The fundamental flaw here is the assumption that the water isn't needed downstream. Dams already inhibit flow downstream. Reducing it further is not without side-effects.

Pacific Gas & Electric has a facility similar to this but it isn't on a large river. They build a reservoir on top of a mountain and another at the bottom in the Serrias. They use the water primarily in a closed loop. Move it "uphill" overnight with Nuke power and let it come down during day time during peak flow demands.

To power it with solar it makes little sense. Peak demands tend to coincide with daylight hours. Wind also is rather weak generator so there typically isn't a large excess capacity to "conserve" during the night. At best wind would keep up with baseline nightly loads, let alone have substantial excess capacity to thrown into storage.

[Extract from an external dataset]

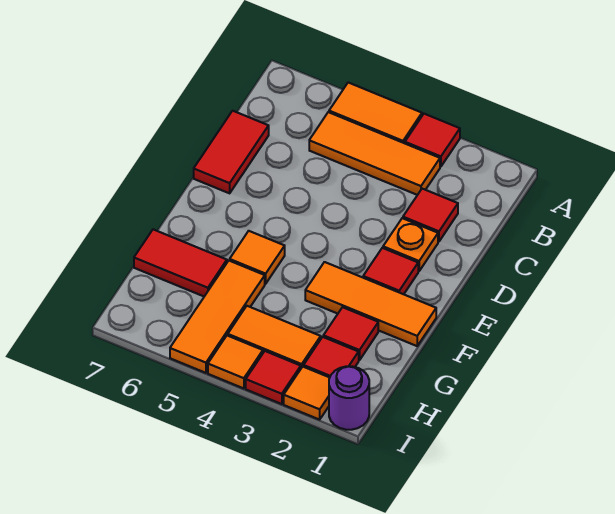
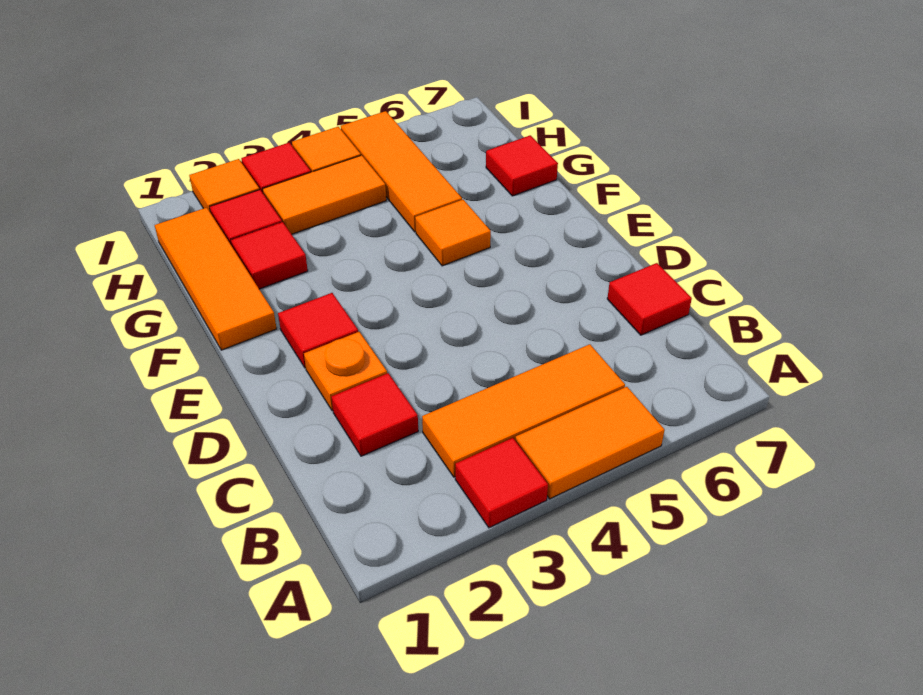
red 1x2 tile [194,111,269,193] -> red 1x1 tile [607,263,692,335]
orange 1x3 tile [305,262,436,346] -> orange 1x3 tile turned to [155,208,277,350]
red 1x2 tile [134,229,227,296] -> red 1x1 tile [486,135,558,196]
purple 1x1 round brick [329,366,369,430] -> none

Once upon a time, and maybe still to this day, the hydro plants at Niagara Falls were built to pump the water back up to the reservoirs at night during low demand times to supplement the run of river generation during the peak demand times. Why not do the same thing with wind and solar?

That was when there were less users on the river. It isn't very practical now. Nor is it a good idea for most fresh water sources that are overtaxed. There are 7 (going on 8 not too long from now) billion people on the planet. Squatting on large quanties of fresh water for "batteries" is a flawed idea.